Do you like cream puffs? Until a few months ago, cream puffs didn’t interest me much. That is, until I tasted THESE cream puffs.
My mom’s good friend, Filomena, created the filling for this heavenly dessert. You see, cream puffs are all about the filling!
The shell is your standard cream puff shell, and just about every recipe you’ll see for the shells is the same. But what goes on the inside makes the world of difference. I’ve grown up eating them with pastry cream in the middle – an egg-based cream. They were ooookay, but nothing spectacular in my book anyway. The inside of these are filled with a sweetened mixture of whipped cream and ricotta cheese. Oh. So. Good.
This cream reminds me greatly of a pastry shop in Utica, NY called Cafe Canole. The owners studied baking in Italy and then came home and opened the pastry shop. Their pastries are to die for. Our favorite is something called a lobster tail. They are filled with a cream that is very similar if not exact to the filling in this cream puff. Imagine our surprise when we tasted these cream puffs for the first time and discovered that we could make this cream filling at home….with a little guidance from Filomena:)
One word of caution: although these cream puffs are simple to make at home, you really MUST use a high-quality ricotta cheese. I tried making them with the garden-variety supermarket ricotta and unfortunately they were a major fail. The ricotta must be grain-free, smooth, and thick enough to stick to a spoon (think cookie dough consistency)
I’ve discovered an amazing source for ricotta called Fierro and Sons, located in Wilmington DE. I asked them if they shipped their product and the good news is that they do. If you are a ricotta lover, please consider giving them a call. They will recommend one of their products based on your desired end use (impastata for canoli, whole milk for lasagne or these cream puffs, etc).
For the shells:
- 1/2 cup butter
- 1 cup water
- 1 cup all-purpose flour
- 1/4 tsp salt
- 4 eggs
For the filling:
- 2 cups heavy whipping cream (do not substitute with light cream here)
- 2 tsp vanilla (divided 1 tsp, plus 1 tsp)
- 1/4 tsp cream of tarter
- 2 1/2 cups powdered sugar (divided, 1 1/2 cups plus 1 cup)
- 1.5 lbs ricotta cheese (artisan variety, see note)

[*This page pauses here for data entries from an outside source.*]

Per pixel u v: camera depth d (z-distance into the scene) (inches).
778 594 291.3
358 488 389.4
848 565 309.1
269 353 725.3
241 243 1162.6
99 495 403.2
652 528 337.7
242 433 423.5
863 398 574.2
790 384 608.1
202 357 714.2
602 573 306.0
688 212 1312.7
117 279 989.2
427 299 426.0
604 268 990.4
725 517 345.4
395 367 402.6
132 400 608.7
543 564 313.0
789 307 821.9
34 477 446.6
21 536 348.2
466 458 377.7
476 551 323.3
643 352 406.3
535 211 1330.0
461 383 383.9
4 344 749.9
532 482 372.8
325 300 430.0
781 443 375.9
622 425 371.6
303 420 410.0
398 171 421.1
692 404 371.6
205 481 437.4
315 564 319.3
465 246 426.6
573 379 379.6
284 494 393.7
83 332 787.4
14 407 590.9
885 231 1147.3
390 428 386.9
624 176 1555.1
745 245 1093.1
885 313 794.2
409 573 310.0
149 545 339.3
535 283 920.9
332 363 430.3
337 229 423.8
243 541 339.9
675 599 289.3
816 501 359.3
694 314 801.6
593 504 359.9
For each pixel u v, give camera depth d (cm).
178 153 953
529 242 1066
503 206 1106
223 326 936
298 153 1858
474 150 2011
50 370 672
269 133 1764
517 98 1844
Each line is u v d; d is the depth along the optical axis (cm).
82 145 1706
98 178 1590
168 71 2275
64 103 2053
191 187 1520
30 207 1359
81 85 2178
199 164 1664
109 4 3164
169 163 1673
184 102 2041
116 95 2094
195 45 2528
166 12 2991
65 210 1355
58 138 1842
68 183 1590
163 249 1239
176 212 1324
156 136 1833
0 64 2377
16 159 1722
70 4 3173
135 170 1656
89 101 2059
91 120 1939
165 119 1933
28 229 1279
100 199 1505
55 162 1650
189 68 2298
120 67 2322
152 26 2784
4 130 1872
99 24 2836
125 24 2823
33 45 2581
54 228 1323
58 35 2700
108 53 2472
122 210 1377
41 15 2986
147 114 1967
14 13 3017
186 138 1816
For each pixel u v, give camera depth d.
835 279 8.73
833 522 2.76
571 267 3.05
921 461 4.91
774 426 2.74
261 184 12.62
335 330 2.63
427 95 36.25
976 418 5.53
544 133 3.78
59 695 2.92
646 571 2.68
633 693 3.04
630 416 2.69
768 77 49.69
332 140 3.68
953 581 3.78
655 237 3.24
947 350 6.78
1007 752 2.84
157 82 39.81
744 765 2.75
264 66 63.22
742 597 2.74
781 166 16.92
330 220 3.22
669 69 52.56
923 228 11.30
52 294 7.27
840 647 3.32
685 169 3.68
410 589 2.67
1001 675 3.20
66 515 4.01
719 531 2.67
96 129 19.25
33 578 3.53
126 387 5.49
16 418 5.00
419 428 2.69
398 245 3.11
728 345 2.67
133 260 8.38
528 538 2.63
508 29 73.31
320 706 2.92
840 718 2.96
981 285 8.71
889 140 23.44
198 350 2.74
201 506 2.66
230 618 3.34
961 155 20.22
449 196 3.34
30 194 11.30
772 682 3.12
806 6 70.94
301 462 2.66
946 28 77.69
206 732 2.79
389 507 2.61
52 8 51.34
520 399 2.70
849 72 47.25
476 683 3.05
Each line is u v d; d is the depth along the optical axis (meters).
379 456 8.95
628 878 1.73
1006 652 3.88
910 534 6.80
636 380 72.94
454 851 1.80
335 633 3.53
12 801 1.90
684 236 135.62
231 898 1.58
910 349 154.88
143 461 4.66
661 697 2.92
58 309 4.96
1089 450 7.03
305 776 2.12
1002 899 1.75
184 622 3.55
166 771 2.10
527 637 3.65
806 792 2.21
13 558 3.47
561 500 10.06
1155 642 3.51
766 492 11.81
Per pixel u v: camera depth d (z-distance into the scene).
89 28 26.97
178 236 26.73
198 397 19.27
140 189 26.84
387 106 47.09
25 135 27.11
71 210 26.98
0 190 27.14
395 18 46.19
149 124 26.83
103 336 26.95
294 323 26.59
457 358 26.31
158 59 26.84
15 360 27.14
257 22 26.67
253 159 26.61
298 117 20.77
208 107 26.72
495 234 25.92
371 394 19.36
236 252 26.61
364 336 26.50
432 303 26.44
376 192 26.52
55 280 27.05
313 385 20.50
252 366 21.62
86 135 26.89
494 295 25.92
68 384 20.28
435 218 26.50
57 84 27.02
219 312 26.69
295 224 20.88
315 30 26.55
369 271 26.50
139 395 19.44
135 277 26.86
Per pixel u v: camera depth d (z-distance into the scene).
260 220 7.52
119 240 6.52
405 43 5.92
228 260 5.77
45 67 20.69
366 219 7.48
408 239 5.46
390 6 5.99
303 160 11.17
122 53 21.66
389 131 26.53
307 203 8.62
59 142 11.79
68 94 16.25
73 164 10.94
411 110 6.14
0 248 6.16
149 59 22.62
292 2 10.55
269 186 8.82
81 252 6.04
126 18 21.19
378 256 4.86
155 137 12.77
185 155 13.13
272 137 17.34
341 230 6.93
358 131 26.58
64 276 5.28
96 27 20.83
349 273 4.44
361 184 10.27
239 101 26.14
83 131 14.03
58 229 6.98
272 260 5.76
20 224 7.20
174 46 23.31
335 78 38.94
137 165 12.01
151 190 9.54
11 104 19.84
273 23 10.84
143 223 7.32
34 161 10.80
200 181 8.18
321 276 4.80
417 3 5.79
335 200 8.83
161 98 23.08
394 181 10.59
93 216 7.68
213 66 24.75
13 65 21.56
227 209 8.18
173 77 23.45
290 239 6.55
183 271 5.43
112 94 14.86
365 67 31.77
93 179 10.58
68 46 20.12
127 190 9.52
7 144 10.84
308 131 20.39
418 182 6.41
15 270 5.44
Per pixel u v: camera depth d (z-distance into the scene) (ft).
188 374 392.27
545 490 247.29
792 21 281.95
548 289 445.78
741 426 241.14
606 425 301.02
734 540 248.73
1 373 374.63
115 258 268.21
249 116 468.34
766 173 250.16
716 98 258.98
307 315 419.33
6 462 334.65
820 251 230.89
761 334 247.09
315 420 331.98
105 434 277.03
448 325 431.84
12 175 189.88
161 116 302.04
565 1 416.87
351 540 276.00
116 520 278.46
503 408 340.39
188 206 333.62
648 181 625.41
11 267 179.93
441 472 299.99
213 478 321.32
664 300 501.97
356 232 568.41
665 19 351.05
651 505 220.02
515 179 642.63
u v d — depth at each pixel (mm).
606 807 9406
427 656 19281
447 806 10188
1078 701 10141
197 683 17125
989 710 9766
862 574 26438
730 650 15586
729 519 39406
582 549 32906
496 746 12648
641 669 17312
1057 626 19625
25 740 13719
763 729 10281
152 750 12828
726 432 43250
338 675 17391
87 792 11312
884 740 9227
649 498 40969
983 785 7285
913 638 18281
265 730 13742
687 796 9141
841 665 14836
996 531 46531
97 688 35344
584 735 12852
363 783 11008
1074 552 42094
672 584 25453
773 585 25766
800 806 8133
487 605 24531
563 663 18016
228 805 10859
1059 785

- 1 tsp liquor such as Sambucca or Amaretto (optional)
For the shells:
Preheat oven to 450 degrees
Sift flour and salt together in small bowl and set aside
In a medium sized saucepan, melt the butter and water over high heat until the mixture reaches a vigorous boil
Reduce heat to medium low and add flour/salt mixture all at once
Stir until the mixture pulls away from sides of pan and forms a ball
Remove from heat and add eggs one at a time, beating vigorously between additions (I used a hand mixer for this)
Using a piping bag or cookie press, pipe dough onto parchment-lined baking sheet (2.5 inches in diameter will yield 6 very large puffs; 1.25 inches in diameter will yield 12 puffs)
Bake at 450 for 15 minutes then reduce heat to 350 for an additional 20 minutes
Ensure your puffs are golden brown before turning off oven or they will deflate/fall!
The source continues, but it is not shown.